What's the purpose of percussion in Qigong?

qiIn a recent conversation someone mentioned that they would NEVER do Qigong because they think it's silly that people voluntarily hit themselves.

As you are probably aware, not all Qigong involves percussive movements to various - or any - body parts. But some do...

So why do people voluntarily hit themselves?

Well, first-off, the term hitting is a little misleading. The percussive movements are more like taps or pats, as opposed to hits or strikes. They may, or may not, be firm - but are generally no firmer that the friendly pat that your dog, horse or other animal enjoys... which redefines that question as

Q: Why do people pat or tap themselves?

A: It's good for you!

That's right. Percussion is therapeutic and good for you - it's part of the healing repertoire used by physiotherapists and massage therapists - and there is reason behind it.

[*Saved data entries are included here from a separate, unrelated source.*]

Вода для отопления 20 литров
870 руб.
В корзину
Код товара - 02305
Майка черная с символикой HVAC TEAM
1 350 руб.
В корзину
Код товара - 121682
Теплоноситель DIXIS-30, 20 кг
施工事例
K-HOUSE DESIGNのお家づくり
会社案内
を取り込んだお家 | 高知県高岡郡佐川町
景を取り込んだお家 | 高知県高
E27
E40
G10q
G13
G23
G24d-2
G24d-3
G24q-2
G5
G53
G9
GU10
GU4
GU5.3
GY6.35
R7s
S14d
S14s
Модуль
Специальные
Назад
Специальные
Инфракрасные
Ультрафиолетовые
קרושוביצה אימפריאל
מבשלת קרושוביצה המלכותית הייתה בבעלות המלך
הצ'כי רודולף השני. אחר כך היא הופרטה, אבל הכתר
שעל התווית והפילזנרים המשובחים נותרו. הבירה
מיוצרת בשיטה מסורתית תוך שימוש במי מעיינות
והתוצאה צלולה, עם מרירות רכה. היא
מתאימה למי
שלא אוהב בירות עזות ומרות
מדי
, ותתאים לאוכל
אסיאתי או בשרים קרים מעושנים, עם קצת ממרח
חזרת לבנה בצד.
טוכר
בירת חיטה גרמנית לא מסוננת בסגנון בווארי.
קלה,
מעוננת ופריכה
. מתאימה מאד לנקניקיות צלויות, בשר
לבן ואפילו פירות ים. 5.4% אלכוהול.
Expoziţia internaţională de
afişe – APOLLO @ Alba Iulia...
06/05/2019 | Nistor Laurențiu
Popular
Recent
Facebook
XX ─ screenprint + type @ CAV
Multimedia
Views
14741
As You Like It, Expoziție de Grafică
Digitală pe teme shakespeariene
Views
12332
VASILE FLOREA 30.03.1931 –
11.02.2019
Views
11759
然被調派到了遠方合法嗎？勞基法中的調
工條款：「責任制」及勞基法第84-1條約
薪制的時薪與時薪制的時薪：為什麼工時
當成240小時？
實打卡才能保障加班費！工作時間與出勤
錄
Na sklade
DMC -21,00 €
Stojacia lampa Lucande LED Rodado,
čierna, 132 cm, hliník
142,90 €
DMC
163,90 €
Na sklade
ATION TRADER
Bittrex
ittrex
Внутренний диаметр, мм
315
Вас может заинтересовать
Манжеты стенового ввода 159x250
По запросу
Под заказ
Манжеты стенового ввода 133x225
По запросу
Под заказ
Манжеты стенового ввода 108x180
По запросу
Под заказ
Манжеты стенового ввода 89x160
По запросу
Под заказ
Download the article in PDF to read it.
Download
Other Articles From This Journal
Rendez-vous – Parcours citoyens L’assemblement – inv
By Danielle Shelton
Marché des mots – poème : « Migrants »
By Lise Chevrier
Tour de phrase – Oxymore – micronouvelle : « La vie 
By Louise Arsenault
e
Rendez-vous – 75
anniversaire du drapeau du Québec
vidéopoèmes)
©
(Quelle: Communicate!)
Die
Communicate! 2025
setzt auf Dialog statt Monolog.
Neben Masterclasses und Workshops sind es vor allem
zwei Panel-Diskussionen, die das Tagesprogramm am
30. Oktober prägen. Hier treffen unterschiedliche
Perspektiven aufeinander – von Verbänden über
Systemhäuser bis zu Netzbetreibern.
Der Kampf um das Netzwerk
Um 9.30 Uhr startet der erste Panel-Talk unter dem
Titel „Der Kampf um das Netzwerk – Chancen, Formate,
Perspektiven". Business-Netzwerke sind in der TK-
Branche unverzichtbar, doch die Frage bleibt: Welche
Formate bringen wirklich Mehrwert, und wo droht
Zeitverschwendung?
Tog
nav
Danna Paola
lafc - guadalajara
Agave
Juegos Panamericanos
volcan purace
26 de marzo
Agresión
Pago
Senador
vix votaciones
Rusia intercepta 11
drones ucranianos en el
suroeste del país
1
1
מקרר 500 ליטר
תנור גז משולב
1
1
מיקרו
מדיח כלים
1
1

Percussive movements on the body (or tapotement in massage terminology):

  • Draws blood to the area and improves circulation - this in turn facilitates the flow of oxygen and nutrients to the body and aids the elimination of waste products - keeping you in healthy.
  • Stimulates the muscles to contract - which helps to improve muscle tone and strengthen the muscles.

Various types of percussive movements can be also be used to reduce fatty deposits, encourage bowel movements, loosen and help expectorate mucus in the lungs, or to expedite rehabilitation and recovery of muscles after surgery or injury.

In Qigong, the main purpose of percussion is to improve circulation and energy flow - either throughout the body or in particular concentrate areas as needed. The overall feeling is energising and invigorating.

If you're doing Qigong before meditation or sleep it is common to change the percussive movements to gentle rubs instead to calm, rather than stimulate, the body.